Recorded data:
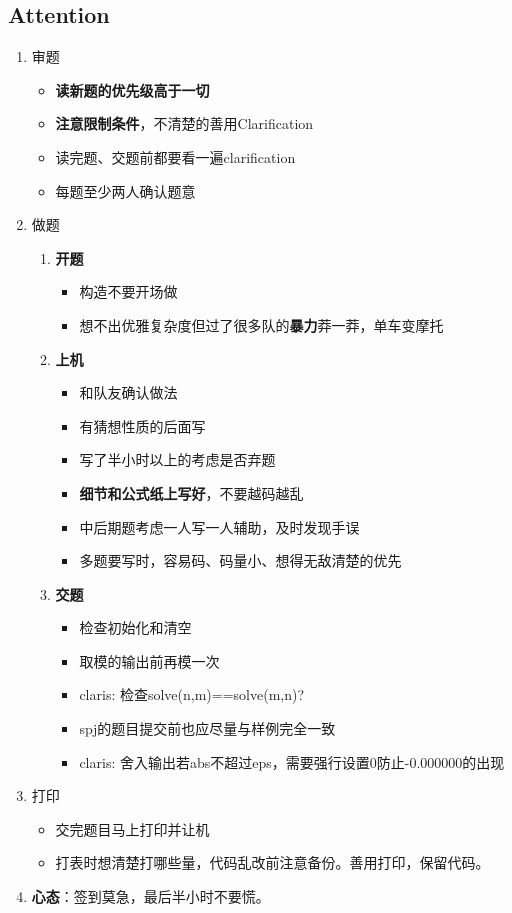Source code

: \subsection{Attention}
  \begin{enumerate}
    \item 审题
      \begin{itemize}
        \item \textbf{读新题的优先级高于一切}
        \item \textbf{注意限制条件}，不清楚的善用Clarification
        \item 读完题、交题前都要看一遍clarification
        \item 每题至少两人确认题意
      \end{itemize}
    \item 做题
      \begin{enumerate}
        \item \textbf{开题}
          \begin{itemize}
            \item 构造不要开场做
            \item 想不出优雅复杂度但过了很多队的\textbf{暴力}莽一莽，单车变摩托

          \end{itemize}
        \item \textbf{上机}
          \begin{itemize}
            \item 和队友确认做法
            \item 有猜想性质的后面写
            \item 写了半小时以上的考虑是否弃题
            \item \textbf{细节和公式纸上写好}，不要越码越乱
            \item 中后期题考虑一人写一人辅助，及时发现手误
            \item 多题要写时，容易码、码量小、想得无敌清楚的优先
          \end{itemize}
        \item \textbf{交题}
          \begin{itemize}
            \item 检查初始化和清空
            \item 取模的输出前再模一次
            \item claris: 检查solve(n,m)==solve(m,n)?
            \item spj的题目提交前也应尽量与样例完全一致
            \item claris: 舍入输出若abs不超过eps，需要强行设置0防止-0.000000的出现
          \end{itemize}
      \end{enumerate}
    \item 打印
      \begin{itemize}
        \item 交完题目马上打印并让机
        \item 打表时想清楚打哪些量，代码乱改前注意备份。善用打印，保留代码。
      \end{itemize}
    \item \textbf{心态}：签到莫急，最后半小时不要慌。
  \end{enumerate}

Problem description: The lines to copy are those above that contain "claris".

Output for this task:
            \item claris: 检查solve(n,m)==solve(m,n)?
            \item claris: 舍入输出若abs不超过eps，需要强行设置0防止-0.000000的出现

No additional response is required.